トランプ政権がAI半導体の中国向け輸出に新たな制限を課したことを受け、主要株価指数は取引開始時から苦戦しました。この制限には、エヌビディアの低性能チップも含まれており、同社はこれにより55億ドルの評価損が発生すると警告しています。昨日お話しした「シーソーのような動き」という例え通り、関税や貿易障壁の上昇は株価の下落を招く展開となりました。
午後1時30分、パウエルFRB議長が「関税はコストを押し上げる」と投資家に対して改めて警告し、現在の関税水準はFRBが想定していたよりもはるかに高く、それに伴う経済への影響も大きくなるだろうと述べたのです。

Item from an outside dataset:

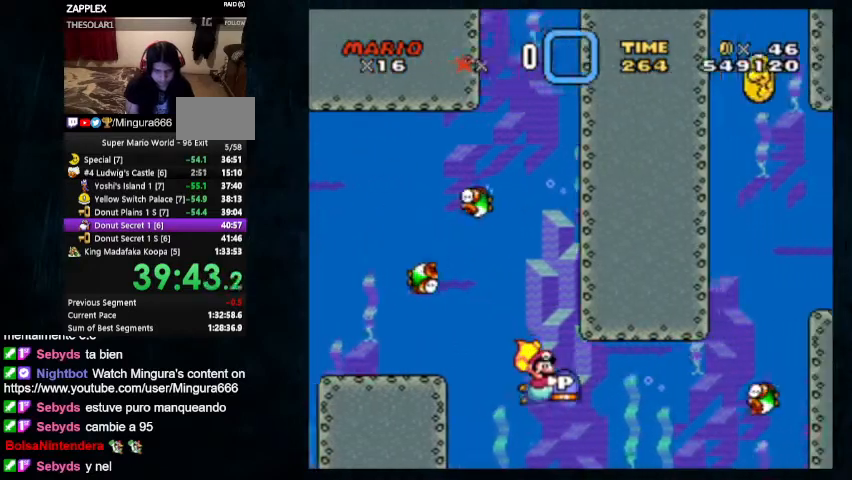
{"buttons": ["Y", "DPAD_DOWN", "DPAD_RIGHT"], "events": []}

さらに、パウエル議長は、関税が経済成長率を押し下げ、労働市場にも影響を及ぼす可能性があるとも示唆しました。これはFRBの二重の使命――すなわち物価の安定と最大限の雇用――の両面に同時に打撃を与える事態です。関税がインフレの加速と経済成長の鈍化、そして失業率の上昇を同時にもたらすリスクがある場合、FRBはその影響を見極めるまで政策判断を控えざるを得ません。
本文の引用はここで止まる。